Au plus fort de sa carrière, Ron est monté contre une liste de jockeys de qui à New York. De temps en temps, il retournait à Drummond pendant quelques jours ou une semaine pour voir Gaëtane.

Il a plaisanté en disant que cela n’avait pas inhibé la capacité de la famille à se développer. Lui et Gaëtane ont quatre filles, dont trois en cinq ans en cinq ans.

Gaëtane est entré. « Je ne me souviens jamais vraiment d’avoir eu un remerciement », a-t-elle dit, avant un éclat de rire.

En 2010, j’ai passé du temps avec lui dans le Kentucky avant la première du film Disney Secrétariat. Je l’ai accompagné pour autographes des signatures où les gens attendaient les lignes pendant des heures. Il demanderait un petit don qu’il remettrait au Fonds de jockeys handicapés en permanence.

Lors de la première à Lexington, il a reçu une ovation debout et presque autant d’acclamations que l’actrice Diane Lane, qui a joué le propriétaire du secrétariat, Penny Chenery, dans le film. Il semblait un peu timide à propos de toute la traction et a dit qu’il pensait que le film avait trop dramatisait une histoire qui n’en avait pas besoin.

Nous avons parlé presque chaque année depuis lors, généralement autour du Kentucky Derby Time. Parfois, quand je faisais un article, parfois juste pour m’enregistrer.

Lui et Gaëtane se sont mariés pendant 58 ans. La famille a choisi d’avoir de petits funérailles privées pour lui, bien qu’il puisse y avoir un service commémoratif à l’avenir.

Dans l’un de nos derniers chats, Ron a professé l’inquiétude à la mort de nombreux chevaux de course et craignait que les entraîneurs les poussent trop fort.

Dans ses jours de gloire, il a partagé un appartement à Manhattan avec Mickey Mantle et Roger Maris et était un habitué de Toots Shor’s, un restaurant où quiconque était vu pour être vu.

Ron Turcotte, l’un des plus grands sportifs du Canada, sera à jamais lié au Secrétariat

Lui, Mantle et Maris dînaient lorsque Yogi Berra les a rejoints.

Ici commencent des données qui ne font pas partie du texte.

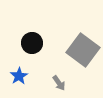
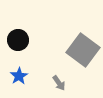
black circle: moved 14 px left, 3 px up
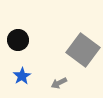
blue star: moved 3 px right
gray arrow: rotated 98 degrees clockwise
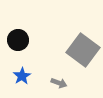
gray arrow: rotated 133 degrees counterclockwise
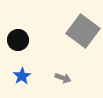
gray square: moved 19 px up
gray arrow: moved 4 px right, 5 px up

Un peu plus tard, Ernest Hemingway s’est arrêté à leur table. Ils ont présenté Berra à Hemingway et ont dit qu’il était un auteur célèbre.

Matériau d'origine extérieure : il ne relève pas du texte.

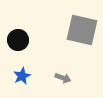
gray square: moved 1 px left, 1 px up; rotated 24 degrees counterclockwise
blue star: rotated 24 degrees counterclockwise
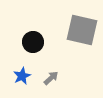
black circle: moved 15 px right, 2 px down
gray arrow: moved 12 px left; rotated 63 degrees counterclockwise
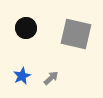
gray square: moved 6 px left, 4 px down
black circle: moved 7 px left, 14 px up
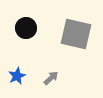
blue star: moved 5 px left
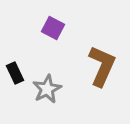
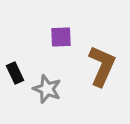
purple square: moved 8 px right, 9 px down; rotated 30 degrees counterclockwise
gray star: rotated 24 degrees counterclockwise
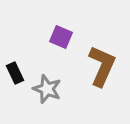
purple square: rotated 25 degrees clockwise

Berra a dit: «Ravi de vous rencontrer, Ernie», m’a dit Ron. «Pour quel journal écrivez-vous?»

Je suis resté un sentiment de perte et une gratitude pour le connaître. Des anecdotes aussi douces: le secrétariat du temps a ramassé un balai dans la bouche et a essayé de balayer son propre stand après avoir regardé son marié le faire; Comment il saluerait le Secrétariat tous les matins. Ils avaient une routine. Ron tenait une main et le Secrétariat le secouerait de langue; Et comment, quand il est allé rendre visite au Secrétariat dans le Kentucky pour la première fois après son accident, il a fait monter sa chaise jusqu’à une clôture et lui a sifflé.

L’un des plus grands chevaux que Dieu a créés a piqué ses oreilles et a couru vers la clôture. Il était confus par le fauteuil roulant mais il a soudainement collé le nez à travers la clôture et vers le bas dans la poche de Turcotte.

Ils ne l’avaient pas vu depuis près d’une décennie. Mais Ron a dit qu’il portait toujours des menthes dans sa poche pour le Secrétariat, qui avait la dent sucrée. Leur connexion aussi forte que jamais, le cheval le savait toujours.

Ron était le dernier membre survivant de l’équipe du Secrétariat. Le cheval est décédé en 1989; Eddie Sweat, le marié est passé en 1998; l’entraîneur Lucien Laurin en 2000; Chenery en 2017 et le pilote d’exercice Charlie Davis en 2018.

Leurs réalisations et leur impact, leurs souvenirs vivent ici, avec nous.